(Excerpts from a dataset)
------------------------------------------------------------------------

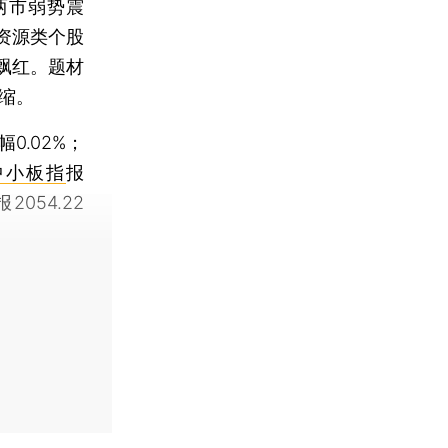
两市弱势震
资源类个股
飘红。题材
缩。
幅0.02%；
中小板指
报
报2054.22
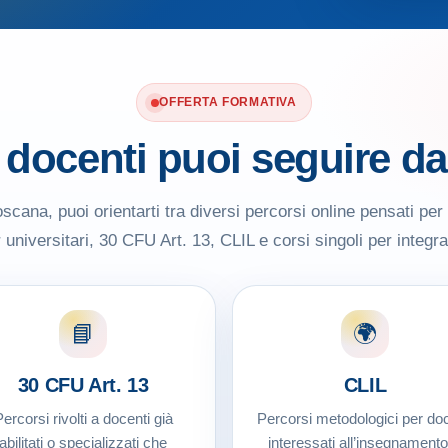
OFFERTA FORMATIVA
i docenti puoi seguire d
scana, puoi orientarti tra diversi percorsi online pensati per 
universitari, 30 CFU Art. 13, CLIL e corsi singoli per integrar
📘
🌍
30 CFU Art. 13
CLIL
ercorsi rivolti a docenti già
Percorsi metodologici per doc
abilitati o specializzati che
interessati all’insegnamento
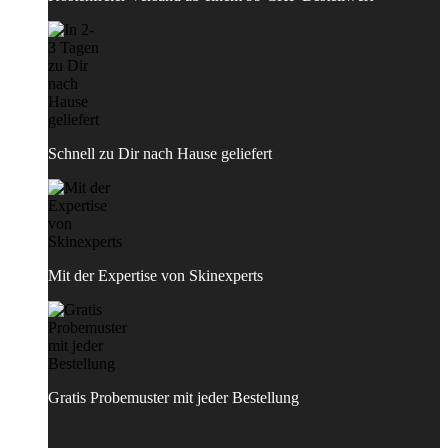
Schnell zu Dir nach Hause geliefert
Mit der Expertise von Skinexperts
Gratis Probemuster mit jeder Bestellung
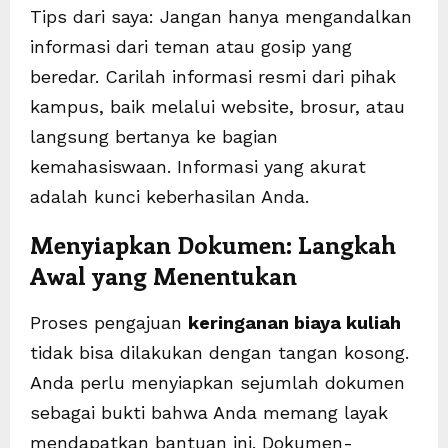
Tips dari saya: Jangan hanya mengandalkan
informasi dari teman atau gosip yang
beredar. Carilah informasi resmi dari pihak
kampus, baik melalui website, brosur, atau
langsung bertanya ke bagian
kemahasiswaan. Informasi yang akurat
adalah kunci keberhasilan Anda.
Menyiapkan Dokumen: Langkah
Awal yang Menentukan
Proses pengajuan
keringanan biaya kuliah
tidak bisa dilakukan dengan tangan kosong.
Anda perlu menyiapkan sejumlah dokumen
sebagai bukti bahwa Anda memang layak
mendapatkan bantuan ini. Dokumen-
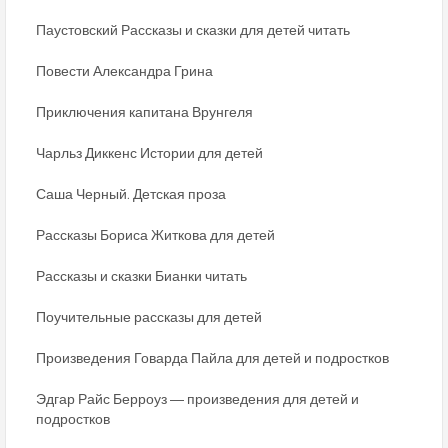
Паустовский Рассказы и сказки для детей читать
Повести Александра Грина
Приключения капитана Врунгеля
Чарльз Диккенс Истории для детей
Саша Черный. Детская проза
Рассказы Бориса Житкова для детей
Рассказы и сказки Бианки читать
Поучительные рассказы для детей
Произведения Говарда Пайла для детей и подростков
Эдгар Райс Берроуз ― произведения для детей и
подростков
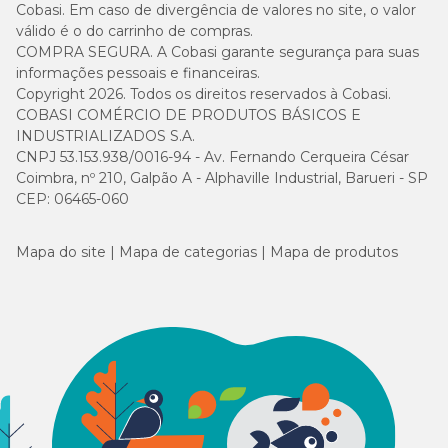
Cobasi. Em caso de divergência de valores no site, o valor
válido é o do carrinho de compras.
COMPRA SEGURA. A Cobasi garante segurança para suas
informações pessoais e financeiras.
Copyright 2026. Todos os direitos reservados à Cobasi.
COBASI COMÉRCIO DE PRODUTOS BÁSICOS E
INDUSTRIALIZADOS S.A.
CNPJ 53.153.938/0016-94 - Av. Fernando Cerqueira César
Coimbra, nº 210, Galpão A - Alphaville Industrial, Barueri - SP
CEP: 06465-060
Mapa do site
Mapa de categorias
Mapa de produtos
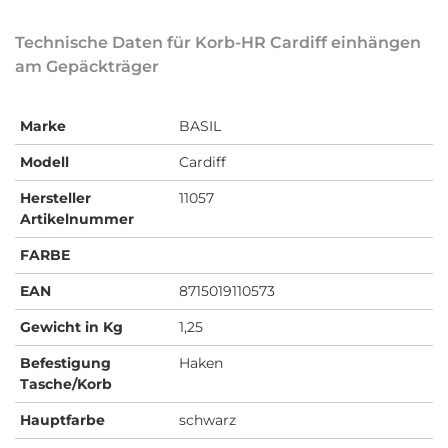
Technische Daten für Korb-HR Cardiff einhängen
am Gepäckträger
Marke
BASIL
Modell
Cardiff
Hersteller
11057
Artikelnummer
FARBE
EAN
8715019110573
Gewicht in Kg
1,25
Befestigung
Haken
Tasche/Korb
Hauptfarbe
schwarz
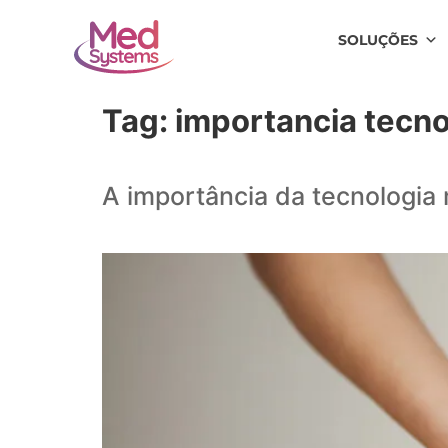
SOLUÇÕES
Tag:
importancia tecn
A importância da tecnologia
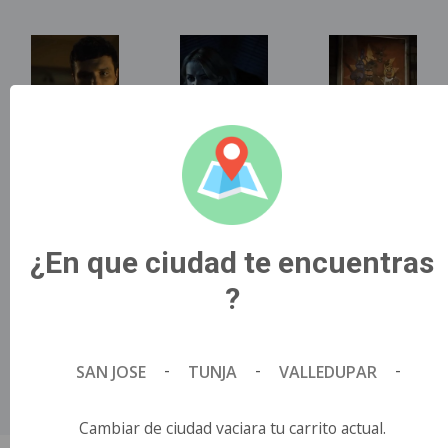
Sinopsis
Secuela de la película .
Título Original
¿En que ciudad te encuentras
FIVE NIGHTS AT FREDDY’S 2.
?
País de Origen
ESTADOS UNIDOS.
Director
-
-
-
SAN JOSE
TUNJA
VALLEDUPAR
Emma Tammi.
Idioma
Español.
Cambiar de ciudad vaciara tu carrito actual.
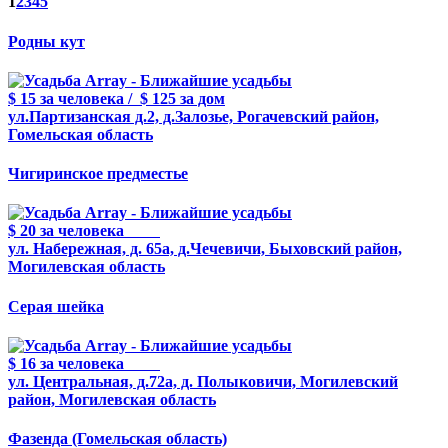
1
2
3
4
5
Родны кут
$ 15
за человека
/
$ 125
за дом
ул.Партизанская д.2, д.Залозье, Рогачевский район,
Гомельская область
Чигиринское предместье
$ 20
за человека
ул. Набережная, д. 65а, д.Чечевичи, Быховский район,
Могилевская область
Серая шейка
$ 16
за человека
ул. Центральная, д.72а, д. Полыковичи, Могилевский
район, Могилевская область
Фазенда (Гомельская область)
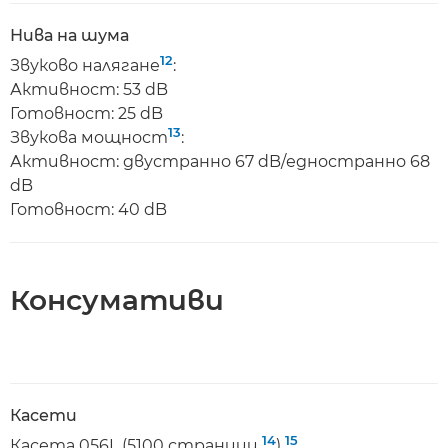
Нива на шума
12
Звуково налягане
:
Активност: 53 dB
Готовност: 25 dB
13
Звукова мощност
:
Активност: двустранно 67 dB/едностранно 68
dB
Готовност: 40 dB
Консумативи
Касети
14
15
Касета 056L (5100 страници
)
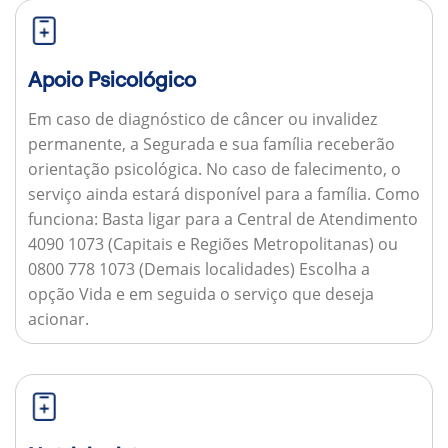
Apoio Psicológico
Em caso de diagnóstico de câncer ou invalidez
permanente, a Segurada e sua família receberão
orientação psicológica. No caso de falecimento, o
serviço ainda estará disponível para a família.
Como
funciona:
Basta ligar para a Central de Atendimento
4090 1073 (Capitais e Regiões Metropolitanas) ou
0800 778 1073 (Demais localidades) Escolha a
opção Vida e em seguida o serviço que deseja
acionar.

------------------------------------------------------------------------

JOB ITEM:
From the first line of the entries above down to the line holding "informasi dari teman atau gosip yang", quote each line exactly and nothing else, skipping pictures.

RESPONSE:
两市弱势震
资源类个股
飘红。题材
缩。
幅0.02%；
中小板指
报
报2054.22
OFFERTA FORMATIVA
i docenti puoi seguire d
scana, puoi orientarti tra diversi percorsi online pensati per 
universitari, 30 CFU Art. 13, CLIL e corsi singoli per integrar
📘
🌍
30 CFU Art. 13
CLIL
ercorsi rivolti a docenti già
Percorsi metodologici per doc
abilitati o specializzati che
interessati all’insegnamento
Schnell zu Dir nach Hause geliefert
Mit der Expertise von Skinexperts
Gratis Probemuster mit jeder Bestellung
Tips dari saya: Jangan hanya mengandalkan
informasi dari teman atau gosip yang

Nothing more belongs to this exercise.